In the experiment, when we changed the delay of the idler pulse in the synthesizer from an initial position A to a position B with a ${+}{1.7}\;{\rm{fs}}$ delay, the photoelectron spectrum measured by the eTOF device shifted from the red to the blue curve shown in Fig. 3(b). We applied four rounds of as streaking sequentially with the delay positions located in the order A–B–A–B for the idler pulse of the synthesizer. From these attosecond streaking results, we find that the retrieved IAP durations obtained in the 1st and 3rd scans, with the idler pulse delay at position A, are around 270 as, as shown in Fig. 3(c). Correspondingly, for the 2nd and 4th scans, with the idler delay at position B, the retrieved IAP durations are consistently 240 as, as shown in Fig. 3(d). These results provide strong evidence that stable and intense IAP generation has been achieved by the waveform synthesizer at a 10 Hz repetition rate. The duration of the output pulse can thus be tuned by tailoring the waveform synthesizer. In the current experiment, the shortest measured pulse duration (226 as) was limited by the bandwidth of the multilayer mirror, which is centered at 65 eV. It may be possible to overcome this bandwidth limitation by replacing this multilayer mirror with a grazing incidence toroidal mirror. The atto-chirp of the measured IAP is very small [27] because only the cutoff region of the spectrum is extracted by the multilayer mirror. This is also confirmed by the phase information retrieved for every streaking measurement.

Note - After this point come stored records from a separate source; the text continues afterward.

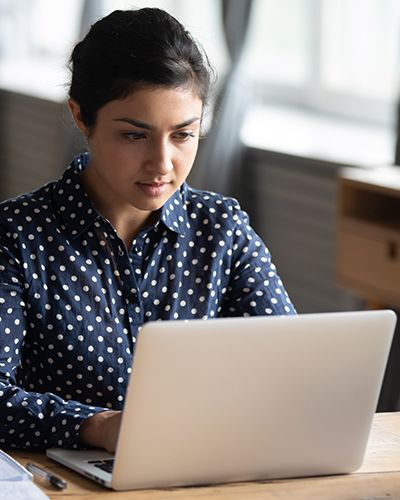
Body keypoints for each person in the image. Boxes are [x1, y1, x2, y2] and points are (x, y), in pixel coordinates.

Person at [0, 8, 296, 453]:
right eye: (134, 136)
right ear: (82, 117)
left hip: (202, 468)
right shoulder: (18, 237)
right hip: (67, 481)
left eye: (183, 135)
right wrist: (96, 426)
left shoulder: (222, 229)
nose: (162, 164)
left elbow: (290, 367)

We have demonstrated as streaking measurements to characterize a low-repetition-rate, intense IAP source. We experimentally confirmed the GW-scale IAP output (10 Hz, 0.24 µJ, 226 as) using the HHG from a waveform-tailored, high-power, multichannel synthesizer. The results prove that intense IAPs were generated, and the excellent stability of the synthesizer makes it possible to characterize the pulse duration by using the as streaking method at a 10 Hz repetition rate. The streaking experiment also proves that tunability of the pulse durations of the IAPs generated by the synthesizer is achievable. Our streaking system also can be applied to measure the sub-µJ low-repetition-rate continuum HHG above 100 eV [28] by employing appropriate optics. The tabletop-based, intense IAP source developed in this work constitutes a breakthrough in the power and repetition-rate limitations of IAPs in the HHG route. As complementary partners with the free-electron laser route sources, their synergy will pave the way for future applications [29–31] in attosecond science.